Skip fertilizing in spring. Fall is the best time to fertilize northwest lawns, but only if they really need it. When you do fertilize, be sure to use slow-release nitrogen. (Organic fertilizers are almost always slow-release.) And choose a fertilizer with little or no phosphorus - our local soils already have plenty.
Fertilize naturally - with your lawn clippings. Grass clippings are the perfect organic, slow-release fertilizer already. Just leave them on the lawn where they'll slowly break down and feed the soil.

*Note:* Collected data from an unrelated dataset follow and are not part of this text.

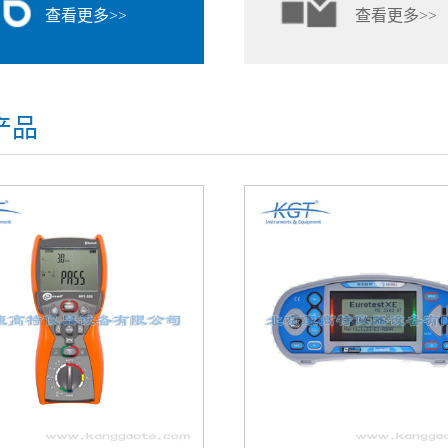
查看更多>>
查看更多>>
产品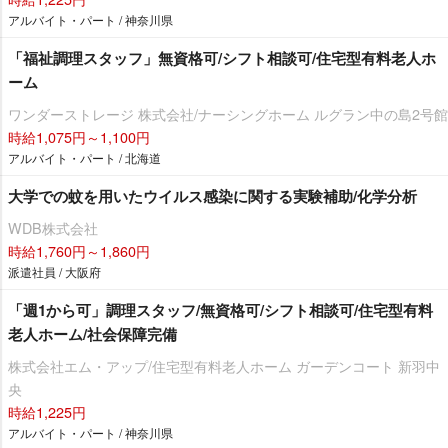
アルバイト・パート / 神奈川県
「福祉調理スタッフ」無資格可/シフト相談可/住宅型有料老人ホ
ーム
ワンダーストレージ 株式会社/ナーシングホーム ルグラン中の島2号館
時給1,075円～1,100円
アルバイト・パート / 北海道
大学での蚊を用いたウイルス感染に関する実験補助/化学分析
WDB株式会社
時給1,760円～1,860円
派遣社員 / 大阪府
「週1から可」調理スタッフ/無資格可/シフト相談可/住宅型有料
老人ホーム/社会保障完備
株式会社エム・アップ/住宅型有料老人ホーム ガーデンコート 新羽中
央
時給1,225円
アルバイト・パート / 神奈川県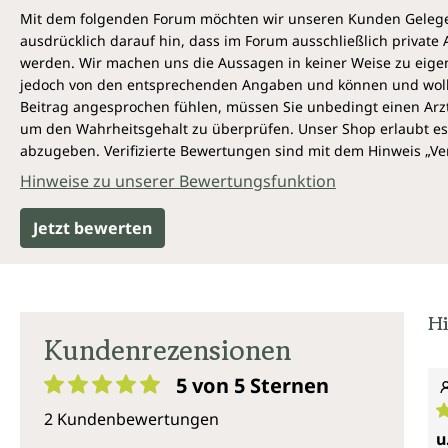
Mit dem folgenden Forum möchten wir unseren Kunden Gelegen
ausdrücklich darauf hin, dass im Forum ausschließlich privat
werden. Wir machen uns die Aussagen in keiner Weise zu eigen,
jedoch von den entsprechenden Angaben und können und wollen 
Beitrag angesprochen fühlen, müssen Sie unbedingt einen Arzt
um den Wahrheitsgehalt zu überprüfen. Unser Shop erlaubt es 
abzugeben. Verifizierte Bewertungen sind mit dem Hinweis „Ver
Hinweise zu unserer Bewertungsfunktion
Jetzt bewerten
Hi
Kundenrezensionen
5 von 5
Sternen
Durchschnittliche Bewertung von 5 von 5 Sternen
2 Kundenbewertungen
D
u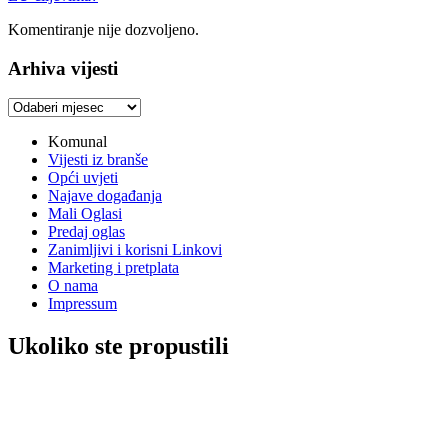
Komentiranje nije dozvoljeno.
Arhiva vijesti
Arhiva
vijesti
Komunal
Vijesti iz branše
Opći uvjeti
Najave događanja
Mali Oglasi
Predaj oglas
Zanimljivi i korisni Linkovi
Marketing i pretplata
O nama
Impressum
Ukoliko ste propustili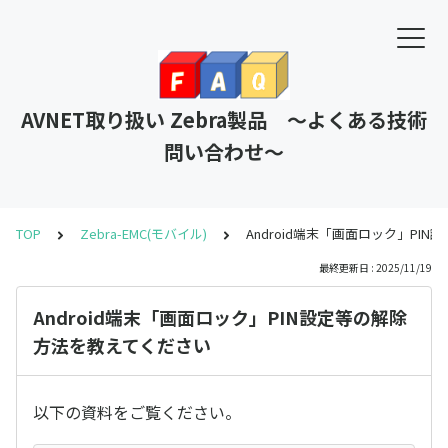
AVNET取り扱い Zebra製品 ～よくある技術
問い合わせ～
TOP
Zebra-EMC(モバイル)
Android端末「画面ロック」PI
最終更新日 : 2025/11/19
Android端末「画面ロック」PIN設定等の解除
方法を教えてください
以下の資料をご覧ください。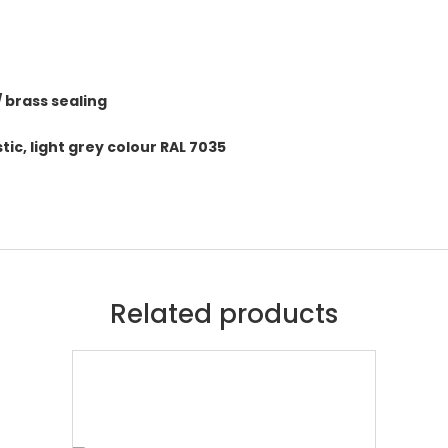
/ brass sealing
tic, light grey colour RAL 7035
Related products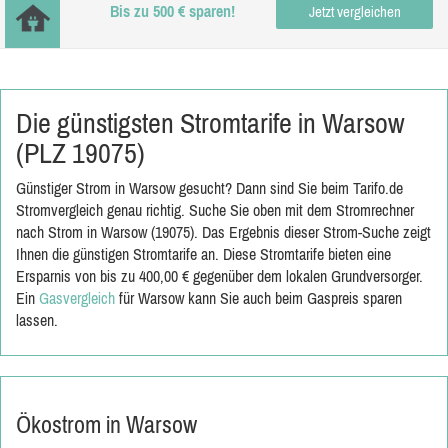
Bis zu 500 € sparen!
Jetzt vergleichen
Die günstigsten Stromtarife in Warsow
(PLZ 19075)
Günstiger Strom in Warsow gesucht? Dann sind Sie beim Tarifo.de
Stromvergleich genau richtig. Suche Sie oben mit dem Stromrechner
nach Strom in Warsow (19075). Das Ergebnis dieser Strom-Suche zeigt
Ihnen die günstigen Stromtarife an. Diese Stromtarife bieten eine
Ersparnis von bis zu 400,00 € gegenüber dem lokalen Grundversorger.
Ein
Gasvergleich
für Warsow kann Sie auch beim Gaspreis sparen
lassen.
Ökostrom in Warsow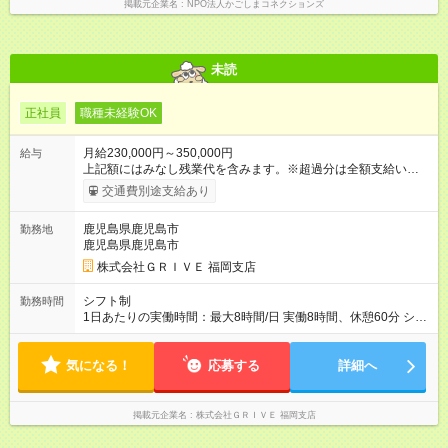
掲載元企業名
NPO法人かごしまコネクションズ
未読
正社員
職種未経験OK
月給230,000円～350,000円
給与
上記額にはみなし残業代を含みます。※超過分は全額支給いたし
ます。 みなし残業代 15,583円／月 みなし残業時間 10時間／月
交通費別途支給あり
〈資格手当〉 カテゴリー別SIS検定 カテゴリー別に分かれた検
定制度に合格すると、資格手当を支給します。 ※資格手当4，
鹿児島県鹿児島市
勤務地
000円～8，000円/月 ※手当合計30，000円/月 ※最大年2回まで
鹿児島県鹿児島市
受験可能(受験資格を満たす必要あり) 【試用期間】試用期間あり
試用期間の長さ：6ヶ月 ※ 雇用形態と給与に、本採用時と異なる
株式会社ＧＲＩＶＥ 福岡支店
部分があります。 雇用形態：本採用時と同じです。 給与：月
給 220,000円以上 上記額にはみなし残業代を含みます。※超過
シフト制
勤務時間
分は全額支給いたします。 みなし残業代 14,905円／月 みなし残
1日あたりの実働時間：最大8時間/日 実働8時間、休憩60分 シフ
業時間 10時間／月
ト例 10：00~19：00 11：00~20：00 シフトに準ずる形となり
ます。 ※残業時間ほぼ無し。月5時間程度の残業ですので、お仕
気になる！
事もプライベートも充実させたい方にはピッタリです！
応募する
詳細へ
掲載元企業名
株式会社ＧＲＩＶＥ 福岡支店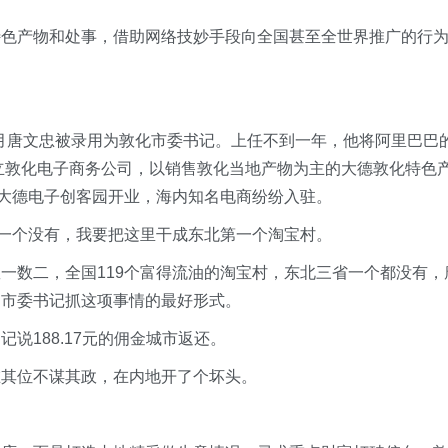
特色产物和处事，借助网络技妙手段向全国甚至全世界推广的行
2月唐文忠被录用为敦化市委书记。上任不到一年，他将阿里巴巴
创立敦化电子商务公司，以销售敦化当地产物为主的大德敦化特色
，大德电子创客园开业，海内知名电商纷纷入驻。
省一个没有，我要把这里干成东北第一个淘宝村。
一数二，全国119个富得流油的淘宝村，东北三省一个都没有，
为市委书记抓这项事情的最好形式。
说188.17元的佣金城市返还。
在其位不谋其政，在内地开了个坏头。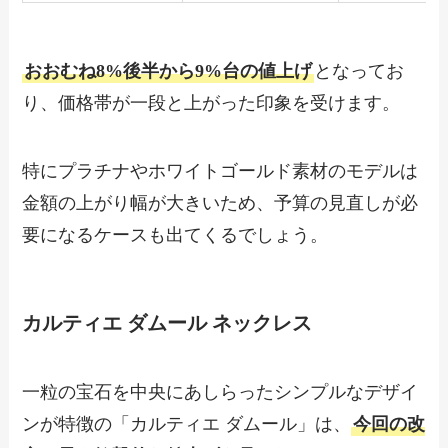
おおむね8%後半から9%台の値上げ
となってお
り、価格帯が一段と上がった印象を受けます。
特にプラチナやホワイトゴールド素材のモデルは
金額の上がり幅が大きいため、予算の見直しが必
要になるケースも出てくるでしょう。
カルティエ ダムール ネックレス
一粒の宝石を中央にあしらったシンプルなデザイ
ンが特徴の「カルティエ ダムール」は、
今回の改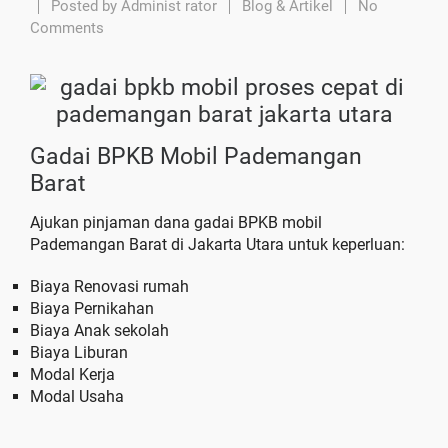
Posted by
Administ rator
Blog & Artikel
No
Comments
Gadai BPKB Mobil Pademangan
Barat
Ajukan pinjaman dana gadai BPKB mobil
Pademangan Barat di Jakarta Utara untuk keperluan:
Biaya Renovasi rumah
Biaya Pernikahan
Biaya Anak sekolah
Biaya Liburan
Modal Kerja
Modal Usaha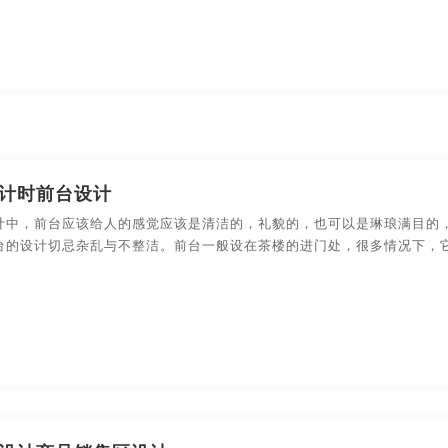
策划
金融-品牌策划
科技公司-品牌策划
礼品包装设
品牌策划
文化公司-品牌策划
物流-品牌策划
游戏-品
环保-品牌策划
活动-品牌策划
吉祥物-品牌策划
酒店/民宿-品牌升级，VI设计
连锁店/餐饮-品牌策划
计时前台设计
计中，前台应该给人的感觉应该是清洁的，礼貌的，也可以是琳琅满目的
品牌策划
商标-设计，注册
商场-品牌策划
商业-品牌
台的设计切忌杂乱与不整洁。前台一般设在茶楼的进门处，很多情况下，
停车-品牌策划
文字-品牌策划
物流-品牌策划
主题-品牌策划
专卖店-品牌策划
专题-品牌策划
白酒/红酒/啤酒/水-包装设计
包装盒设计
包装瓶-包装
包装文案-包装设计
创意包装-包装设计
高端/高档-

Get a soil test to find out if you need fertilizer. Using lawn fertilizer is a bit like taking vitamins. We're usually not sure if our bodies need vitamins, but we take them anyway because we want to be healthy. When we take more than we need, our bodies flush it out as waste. Similarly, your soil and plants may not need the nutrients in your fertilizer. When you fertilize, extra nutrients get flushed away in rain runoff and end up in the lake. A soil test will tell you what your lawn really needs, so that you're not wasting money and time. Not to mention polluting the lake!
This spring and fall, we're partnering with the WSU Shore Stewards to offer FREE soil testing to Big Lake residents. We do all the work, you get the results! Contact Cristina Ocana Gallegos at 360-395-2369 or firstname.lastname@example.org for your free test!
Follow the directions if you choose to fertilize. Every bag of fertilizer will have instructions on the back for how to apply it at the correct application rate. (Your soil test might suggest a different application rate. If so, follow the soil test recommendations.) If your lawn is near a ditch, catch basin, or the lake, leave a 10 to 15-foot strip of unfertilized area as a buffer. And never apply fertilizer 24 hours before a rain event - otherwise it'll wash right off your lawn and into the lake!